Le bureau a également déclaré dans un communiqué publié sur Telegram que les factions palestiniennes avaient "fait preuve d'un grand sens des responsabilités nationales" et s'étaient engagées "positivement" dans les négociations, "animées par la volonté d'empêcher de nouveaux massacres parmi le peuple palestinien et de mettre fin à la crise humanitaire catastrophique".
Elles ont exhorté la communauté internationale et les Nations Unies à "contraindre le gouvernement d'occupation à mettre fin à sa guerre génocidaire et à appliquer les termes de l'accord".
Le Hamas avait accepté le plan de paix en 15 points de Donald Trump. Dans sa version publiée par le "Conseil de paix", cette initiative lie le désarmement du Hamas à un retrait progressif des troupes israéliennes. Le mouvement de résistance palestinien s'était de nouveau dit samedi prêt à le mettre en œuvre, appelant déjà à des pressions américaines en ce sens.

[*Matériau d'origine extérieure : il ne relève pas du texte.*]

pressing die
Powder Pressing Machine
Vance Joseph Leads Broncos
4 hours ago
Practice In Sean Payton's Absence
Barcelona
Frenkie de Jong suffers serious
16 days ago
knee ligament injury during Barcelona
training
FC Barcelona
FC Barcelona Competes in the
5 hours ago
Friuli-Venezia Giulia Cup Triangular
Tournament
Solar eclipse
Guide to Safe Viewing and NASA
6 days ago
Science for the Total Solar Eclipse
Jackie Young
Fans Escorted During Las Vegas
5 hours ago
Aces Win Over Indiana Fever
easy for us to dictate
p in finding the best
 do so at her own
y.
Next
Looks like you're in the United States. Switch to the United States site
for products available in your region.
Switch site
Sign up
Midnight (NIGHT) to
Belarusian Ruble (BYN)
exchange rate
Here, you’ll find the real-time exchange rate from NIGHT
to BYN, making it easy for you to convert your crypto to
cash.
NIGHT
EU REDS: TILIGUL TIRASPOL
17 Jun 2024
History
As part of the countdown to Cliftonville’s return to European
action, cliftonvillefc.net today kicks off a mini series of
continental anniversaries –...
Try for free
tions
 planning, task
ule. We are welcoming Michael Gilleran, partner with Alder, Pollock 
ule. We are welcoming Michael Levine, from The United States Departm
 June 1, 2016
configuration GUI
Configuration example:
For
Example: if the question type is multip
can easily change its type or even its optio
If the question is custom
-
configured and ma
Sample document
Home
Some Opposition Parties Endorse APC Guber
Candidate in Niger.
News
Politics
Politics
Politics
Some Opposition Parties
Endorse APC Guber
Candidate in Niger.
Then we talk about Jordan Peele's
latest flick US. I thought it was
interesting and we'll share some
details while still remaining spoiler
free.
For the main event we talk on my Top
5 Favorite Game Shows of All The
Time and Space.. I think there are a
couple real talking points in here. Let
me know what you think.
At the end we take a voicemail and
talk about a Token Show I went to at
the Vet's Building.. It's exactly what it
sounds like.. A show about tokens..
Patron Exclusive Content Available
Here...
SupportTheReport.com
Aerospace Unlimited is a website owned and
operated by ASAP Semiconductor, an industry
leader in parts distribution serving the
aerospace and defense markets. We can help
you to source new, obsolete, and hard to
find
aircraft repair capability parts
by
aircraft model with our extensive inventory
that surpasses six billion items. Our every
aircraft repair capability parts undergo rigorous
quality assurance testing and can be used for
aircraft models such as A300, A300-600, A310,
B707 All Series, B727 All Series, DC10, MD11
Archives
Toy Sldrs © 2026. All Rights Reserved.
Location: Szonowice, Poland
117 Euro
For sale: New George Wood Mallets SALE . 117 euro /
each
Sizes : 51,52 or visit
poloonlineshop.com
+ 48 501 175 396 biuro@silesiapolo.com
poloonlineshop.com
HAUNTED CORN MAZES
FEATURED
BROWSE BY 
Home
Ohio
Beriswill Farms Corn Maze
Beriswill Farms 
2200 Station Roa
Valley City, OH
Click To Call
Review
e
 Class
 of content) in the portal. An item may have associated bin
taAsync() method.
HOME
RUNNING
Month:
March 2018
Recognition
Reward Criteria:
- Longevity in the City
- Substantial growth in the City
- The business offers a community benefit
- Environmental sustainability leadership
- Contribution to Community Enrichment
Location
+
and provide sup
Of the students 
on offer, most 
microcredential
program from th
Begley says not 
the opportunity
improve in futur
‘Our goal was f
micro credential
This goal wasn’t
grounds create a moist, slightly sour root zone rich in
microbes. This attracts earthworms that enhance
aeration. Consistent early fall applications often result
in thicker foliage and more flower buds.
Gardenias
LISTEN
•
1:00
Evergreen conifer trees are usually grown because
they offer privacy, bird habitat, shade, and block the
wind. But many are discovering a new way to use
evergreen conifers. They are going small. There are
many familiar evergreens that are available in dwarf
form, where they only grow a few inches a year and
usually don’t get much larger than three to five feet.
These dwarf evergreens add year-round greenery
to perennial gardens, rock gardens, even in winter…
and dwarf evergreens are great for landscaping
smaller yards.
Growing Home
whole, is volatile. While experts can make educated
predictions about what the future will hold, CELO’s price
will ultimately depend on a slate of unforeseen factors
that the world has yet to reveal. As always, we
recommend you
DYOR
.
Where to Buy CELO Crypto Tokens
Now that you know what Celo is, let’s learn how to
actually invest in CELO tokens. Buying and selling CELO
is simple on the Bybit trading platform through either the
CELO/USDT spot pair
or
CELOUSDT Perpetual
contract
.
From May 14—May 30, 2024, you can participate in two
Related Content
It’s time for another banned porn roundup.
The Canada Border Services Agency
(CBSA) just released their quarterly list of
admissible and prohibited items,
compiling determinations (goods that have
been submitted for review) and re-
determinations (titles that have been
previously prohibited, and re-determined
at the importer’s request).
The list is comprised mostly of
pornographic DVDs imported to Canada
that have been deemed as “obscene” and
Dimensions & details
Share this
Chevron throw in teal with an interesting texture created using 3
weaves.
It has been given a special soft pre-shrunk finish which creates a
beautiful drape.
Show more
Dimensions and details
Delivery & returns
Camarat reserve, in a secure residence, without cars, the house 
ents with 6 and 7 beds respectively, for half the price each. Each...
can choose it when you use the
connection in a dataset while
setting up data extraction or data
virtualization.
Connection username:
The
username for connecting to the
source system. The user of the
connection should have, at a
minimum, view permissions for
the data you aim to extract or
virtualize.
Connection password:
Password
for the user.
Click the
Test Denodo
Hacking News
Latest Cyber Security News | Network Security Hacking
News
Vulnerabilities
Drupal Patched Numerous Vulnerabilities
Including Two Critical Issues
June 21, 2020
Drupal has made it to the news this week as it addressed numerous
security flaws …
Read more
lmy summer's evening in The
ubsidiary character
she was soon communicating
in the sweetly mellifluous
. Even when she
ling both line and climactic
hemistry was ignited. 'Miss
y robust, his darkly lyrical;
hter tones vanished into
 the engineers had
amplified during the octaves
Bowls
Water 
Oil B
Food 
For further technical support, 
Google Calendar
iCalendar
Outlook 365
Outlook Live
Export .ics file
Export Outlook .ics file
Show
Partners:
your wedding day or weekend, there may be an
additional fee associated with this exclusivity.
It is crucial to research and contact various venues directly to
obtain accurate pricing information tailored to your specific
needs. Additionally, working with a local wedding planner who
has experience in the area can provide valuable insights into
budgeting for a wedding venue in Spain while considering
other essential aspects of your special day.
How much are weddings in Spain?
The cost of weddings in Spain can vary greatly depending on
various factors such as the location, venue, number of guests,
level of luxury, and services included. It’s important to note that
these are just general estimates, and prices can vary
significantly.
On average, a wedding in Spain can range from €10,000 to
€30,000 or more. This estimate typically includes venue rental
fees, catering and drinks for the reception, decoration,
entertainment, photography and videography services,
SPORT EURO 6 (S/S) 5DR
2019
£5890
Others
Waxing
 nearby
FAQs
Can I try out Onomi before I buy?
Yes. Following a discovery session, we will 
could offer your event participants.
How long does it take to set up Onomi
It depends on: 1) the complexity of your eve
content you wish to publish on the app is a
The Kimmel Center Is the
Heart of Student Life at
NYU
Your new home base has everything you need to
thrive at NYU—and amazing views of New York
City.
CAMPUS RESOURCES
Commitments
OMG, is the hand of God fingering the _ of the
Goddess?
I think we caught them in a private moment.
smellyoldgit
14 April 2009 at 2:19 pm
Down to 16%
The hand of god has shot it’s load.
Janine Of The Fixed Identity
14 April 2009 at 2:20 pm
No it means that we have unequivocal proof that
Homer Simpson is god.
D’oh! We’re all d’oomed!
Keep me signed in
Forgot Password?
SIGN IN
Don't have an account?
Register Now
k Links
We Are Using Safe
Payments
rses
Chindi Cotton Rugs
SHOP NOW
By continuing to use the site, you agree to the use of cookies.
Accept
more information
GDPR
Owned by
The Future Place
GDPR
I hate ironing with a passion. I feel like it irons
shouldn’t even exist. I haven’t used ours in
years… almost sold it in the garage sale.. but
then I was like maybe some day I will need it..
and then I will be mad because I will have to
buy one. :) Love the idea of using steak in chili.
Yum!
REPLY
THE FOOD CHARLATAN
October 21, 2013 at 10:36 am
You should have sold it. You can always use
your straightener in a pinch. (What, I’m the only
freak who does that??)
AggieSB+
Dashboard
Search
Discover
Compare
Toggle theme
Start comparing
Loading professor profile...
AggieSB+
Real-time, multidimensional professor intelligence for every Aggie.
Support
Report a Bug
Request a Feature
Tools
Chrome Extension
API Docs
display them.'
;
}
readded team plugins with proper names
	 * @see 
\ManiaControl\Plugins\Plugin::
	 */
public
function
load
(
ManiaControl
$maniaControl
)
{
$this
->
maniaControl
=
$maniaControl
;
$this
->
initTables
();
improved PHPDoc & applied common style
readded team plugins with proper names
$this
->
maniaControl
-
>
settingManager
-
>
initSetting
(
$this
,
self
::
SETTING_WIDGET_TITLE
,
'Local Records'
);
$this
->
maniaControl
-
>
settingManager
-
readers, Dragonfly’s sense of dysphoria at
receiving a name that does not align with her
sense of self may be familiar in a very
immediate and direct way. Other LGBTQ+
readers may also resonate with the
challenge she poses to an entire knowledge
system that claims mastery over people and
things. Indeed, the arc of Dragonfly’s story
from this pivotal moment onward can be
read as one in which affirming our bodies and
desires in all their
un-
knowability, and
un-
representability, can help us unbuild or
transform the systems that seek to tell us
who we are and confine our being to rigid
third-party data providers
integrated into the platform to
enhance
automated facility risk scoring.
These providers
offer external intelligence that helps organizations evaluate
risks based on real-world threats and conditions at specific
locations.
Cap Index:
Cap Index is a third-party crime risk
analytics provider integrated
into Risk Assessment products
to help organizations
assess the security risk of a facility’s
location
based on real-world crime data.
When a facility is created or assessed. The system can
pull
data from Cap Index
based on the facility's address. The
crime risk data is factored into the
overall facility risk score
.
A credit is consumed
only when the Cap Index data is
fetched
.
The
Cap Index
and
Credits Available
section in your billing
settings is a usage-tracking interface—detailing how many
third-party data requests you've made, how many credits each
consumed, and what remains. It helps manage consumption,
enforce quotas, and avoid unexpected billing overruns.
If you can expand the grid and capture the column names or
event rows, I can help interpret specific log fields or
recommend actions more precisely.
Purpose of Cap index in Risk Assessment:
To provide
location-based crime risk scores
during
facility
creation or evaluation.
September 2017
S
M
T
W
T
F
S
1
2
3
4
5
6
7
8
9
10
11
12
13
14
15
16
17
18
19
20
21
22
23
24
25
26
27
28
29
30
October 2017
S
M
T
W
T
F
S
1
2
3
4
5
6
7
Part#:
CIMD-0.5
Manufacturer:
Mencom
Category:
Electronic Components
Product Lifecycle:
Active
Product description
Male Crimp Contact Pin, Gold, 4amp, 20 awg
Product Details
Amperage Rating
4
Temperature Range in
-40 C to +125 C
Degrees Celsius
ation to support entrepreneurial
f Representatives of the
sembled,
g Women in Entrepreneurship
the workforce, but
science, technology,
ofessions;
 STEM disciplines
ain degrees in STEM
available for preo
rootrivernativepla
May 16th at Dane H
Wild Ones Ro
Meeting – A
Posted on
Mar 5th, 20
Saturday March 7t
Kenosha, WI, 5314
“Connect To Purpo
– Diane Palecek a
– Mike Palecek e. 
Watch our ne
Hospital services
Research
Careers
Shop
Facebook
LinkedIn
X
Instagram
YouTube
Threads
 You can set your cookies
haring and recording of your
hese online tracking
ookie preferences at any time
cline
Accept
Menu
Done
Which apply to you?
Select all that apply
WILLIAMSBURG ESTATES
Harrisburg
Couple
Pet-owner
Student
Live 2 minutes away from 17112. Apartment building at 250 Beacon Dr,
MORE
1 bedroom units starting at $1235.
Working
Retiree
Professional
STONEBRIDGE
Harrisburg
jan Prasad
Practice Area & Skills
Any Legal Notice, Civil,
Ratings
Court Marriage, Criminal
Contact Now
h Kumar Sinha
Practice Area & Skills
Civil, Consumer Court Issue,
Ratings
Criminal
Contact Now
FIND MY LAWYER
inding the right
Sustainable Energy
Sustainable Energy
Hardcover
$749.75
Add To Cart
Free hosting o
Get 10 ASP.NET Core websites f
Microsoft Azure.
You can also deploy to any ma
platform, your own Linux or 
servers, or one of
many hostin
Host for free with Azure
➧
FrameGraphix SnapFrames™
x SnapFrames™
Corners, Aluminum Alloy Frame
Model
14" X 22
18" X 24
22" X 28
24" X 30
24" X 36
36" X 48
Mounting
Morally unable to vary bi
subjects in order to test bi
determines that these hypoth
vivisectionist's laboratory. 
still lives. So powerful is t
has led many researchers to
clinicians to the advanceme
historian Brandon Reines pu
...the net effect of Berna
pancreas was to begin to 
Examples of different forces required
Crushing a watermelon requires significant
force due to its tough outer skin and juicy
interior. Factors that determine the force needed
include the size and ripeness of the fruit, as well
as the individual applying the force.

Pour sa part, le gouvernement allemand a déclaré considérer le dernier plan du président américain Donald Trump pour Gaza comme une opportunité de progresser vers le désarmement du Hamas.
Interrogé lors d'une conférence de presse régulière sur le rejet du plan par le Premier ministre israélien Benjamin Netanyahu, un porte-parole du ministère allemand des Affaires étrangères a indiqué qu'un certain désaccord était prévisible.
"Face à une entreprise aussi complexe, il était évident que de nombreuses questions resteraient sans réponse", a-t-il déclaré.
Israël a rejeté la dernière feuille de route américaine, acceptée par le Hamas et censée lancer la deuxième étape du plan de paix à Gaza, a annoncé dimanche Benjamin Netanyahu, conditionnant tout retrait de ses troupes à un "véritable" désarmement du Hamas.
Le Premier ministre, qui avait fait part de ses réticences sur ce texte ces derniers jours, a explicitement annoncé son rejet alors qu'il est confronté à une forte contestation de ses alliés d'extrême droite, à quelques mois de délicates législatives.